Montana Stockgrowers Association, Montana Association of State Grazing Districts and the Montana Public Lands Council, submitted comments regarding the Montana FWP’s DRAFT Environmental Impact Statement Bison Conservation and Management in Montana document. The 90 day comment period closed on September 11th. FWP has stated a record of decision is expected by early next year.

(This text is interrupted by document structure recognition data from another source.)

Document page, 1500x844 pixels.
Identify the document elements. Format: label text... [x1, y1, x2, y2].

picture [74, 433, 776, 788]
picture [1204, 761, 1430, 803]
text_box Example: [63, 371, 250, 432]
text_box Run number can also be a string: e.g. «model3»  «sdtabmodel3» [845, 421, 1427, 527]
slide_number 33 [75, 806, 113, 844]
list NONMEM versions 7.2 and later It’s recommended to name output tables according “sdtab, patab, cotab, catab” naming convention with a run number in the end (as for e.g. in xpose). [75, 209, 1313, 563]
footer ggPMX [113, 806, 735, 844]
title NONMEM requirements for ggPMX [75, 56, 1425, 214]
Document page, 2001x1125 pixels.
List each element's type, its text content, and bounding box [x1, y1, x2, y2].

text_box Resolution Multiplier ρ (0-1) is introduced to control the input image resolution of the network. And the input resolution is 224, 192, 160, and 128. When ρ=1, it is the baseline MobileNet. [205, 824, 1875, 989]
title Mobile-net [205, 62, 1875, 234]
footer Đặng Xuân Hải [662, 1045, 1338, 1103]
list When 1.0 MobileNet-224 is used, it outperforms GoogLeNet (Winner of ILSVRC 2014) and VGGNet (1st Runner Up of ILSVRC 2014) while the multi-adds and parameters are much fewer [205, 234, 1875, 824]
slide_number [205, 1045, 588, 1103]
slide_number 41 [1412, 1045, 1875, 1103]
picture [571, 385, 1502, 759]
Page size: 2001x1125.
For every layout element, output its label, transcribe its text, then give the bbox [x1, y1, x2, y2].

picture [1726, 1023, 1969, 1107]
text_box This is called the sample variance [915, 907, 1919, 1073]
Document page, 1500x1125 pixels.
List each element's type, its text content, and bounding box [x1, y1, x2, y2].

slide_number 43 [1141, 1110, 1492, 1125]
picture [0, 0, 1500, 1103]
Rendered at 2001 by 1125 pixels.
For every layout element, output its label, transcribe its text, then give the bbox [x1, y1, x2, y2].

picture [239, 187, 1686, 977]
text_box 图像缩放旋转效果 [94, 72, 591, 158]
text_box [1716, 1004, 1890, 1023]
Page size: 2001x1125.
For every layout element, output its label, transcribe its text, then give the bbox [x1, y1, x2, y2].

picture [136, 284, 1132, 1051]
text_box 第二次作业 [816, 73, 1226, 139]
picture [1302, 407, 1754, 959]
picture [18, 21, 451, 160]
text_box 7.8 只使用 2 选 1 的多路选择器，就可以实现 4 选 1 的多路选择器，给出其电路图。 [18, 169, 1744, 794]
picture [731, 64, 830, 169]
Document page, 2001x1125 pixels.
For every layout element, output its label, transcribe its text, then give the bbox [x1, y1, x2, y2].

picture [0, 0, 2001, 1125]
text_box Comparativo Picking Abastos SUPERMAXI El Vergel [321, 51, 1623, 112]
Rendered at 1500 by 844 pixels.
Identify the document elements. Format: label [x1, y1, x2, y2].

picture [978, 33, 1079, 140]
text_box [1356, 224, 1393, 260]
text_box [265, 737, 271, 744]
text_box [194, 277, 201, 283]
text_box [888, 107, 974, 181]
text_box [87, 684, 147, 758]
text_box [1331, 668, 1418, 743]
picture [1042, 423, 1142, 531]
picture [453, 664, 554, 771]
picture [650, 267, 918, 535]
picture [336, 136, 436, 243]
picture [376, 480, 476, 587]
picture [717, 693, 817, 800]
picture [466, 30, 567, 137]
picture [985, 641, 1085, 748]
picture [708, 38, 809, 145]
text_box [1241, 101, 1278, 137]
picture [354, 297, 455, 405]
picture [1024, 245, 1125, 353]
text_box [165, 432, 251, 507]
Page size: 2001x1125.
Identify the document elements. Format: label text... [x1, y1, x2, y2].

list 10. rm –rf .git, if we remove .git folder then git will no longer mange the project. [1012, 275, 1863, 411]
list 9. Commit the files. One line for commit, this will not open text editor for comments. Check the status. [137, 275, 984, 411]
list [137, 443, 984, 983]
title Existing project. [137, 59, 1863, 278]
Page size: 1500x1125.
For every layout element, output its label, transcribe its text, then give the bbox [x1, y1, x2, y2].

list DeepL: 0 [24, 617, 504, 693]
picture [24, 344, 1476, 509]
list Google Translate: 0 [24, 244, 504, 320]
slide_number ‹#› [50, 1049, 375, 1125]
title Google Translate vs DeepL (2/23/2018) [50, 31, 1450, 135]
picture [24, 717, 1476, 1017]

Our organizations comments were reflective of our membership policies regarding bison management. Some of the general concerns regarding a potential bison relocation included:
- Damages to fences by bison that compromise landowner attempts at good grazing management
- Private property owners expected to bear the brunt of the expenses
- Wild bison would be direct forage competitors with livestock, which would force cattle producers to reduce their herds if bison populations were present on their lands
- Federal and state grazing allotments may be put in jeopardy by the relocation of bison to these lands, negatively affecting Montana’s livestock industry
Our members have clearly stated in our policy that we are opposed to bison relocation, but we are committed to being active participants in future negotiations with all entities involved. Some of our critical concerns to any bison relocation include:
- The use of private lands without the landowner’s permission
- Any relocation must follow strict guidelines:
- No diseased bison will be relocated anywhere in Montana, other than a state and federally approved quarantine facility or a packing plant for immediate processing
- Before any other relocation, DFWP shall develop and adopt a comprehensive statewide management plan that is entirely consistent with 87-1-216, MCA
In reviewing the proposed alternatives, our organizations supported Alternative 1: No Action. In reviewing the entire document, there were numerous concerns regarding a number of sections in the Draft EIS.
Starting with the Genetics section, there appeared to be a recommendation to have a bison population of at least 1,000 animals for genetic purposes. Our comments stated potential herds with these types of population numbers would need extremely large landscapes and nutritional requirements that would lead to significant impacts on neighboring family ranches.
On the section of Brucellosis Management, disease management is one of the livestock industry’s most serious concerns. In the Bison/Agriculture Interactions section, federal grazing permits are referenced. Our organizations have experience with groups seeking to reduce or eliminate these grazing permits to allow more habitat for wildlife. Our concerns stated that many ranchers could be faced with significant legal costs to defend their permits over such challenges.
In the section of Costs to Bison Management, our organizations see some deficiencies it the realization of actual costs to the Department to manage a potential bison population. One of the major concerns among our members is the Department would engage in a restoration project and then have a shortage of funds to adequately run the program. Our organizations also recommend that if a bison proposal moves forward, it be conducted in an area where there is local support.
The Montana Stockgrowers Association, Montana Association of State Grazing Districts and the Montana Public Lands Council will continue to engage in all facets of this decision making process and keep the members informed on any developments.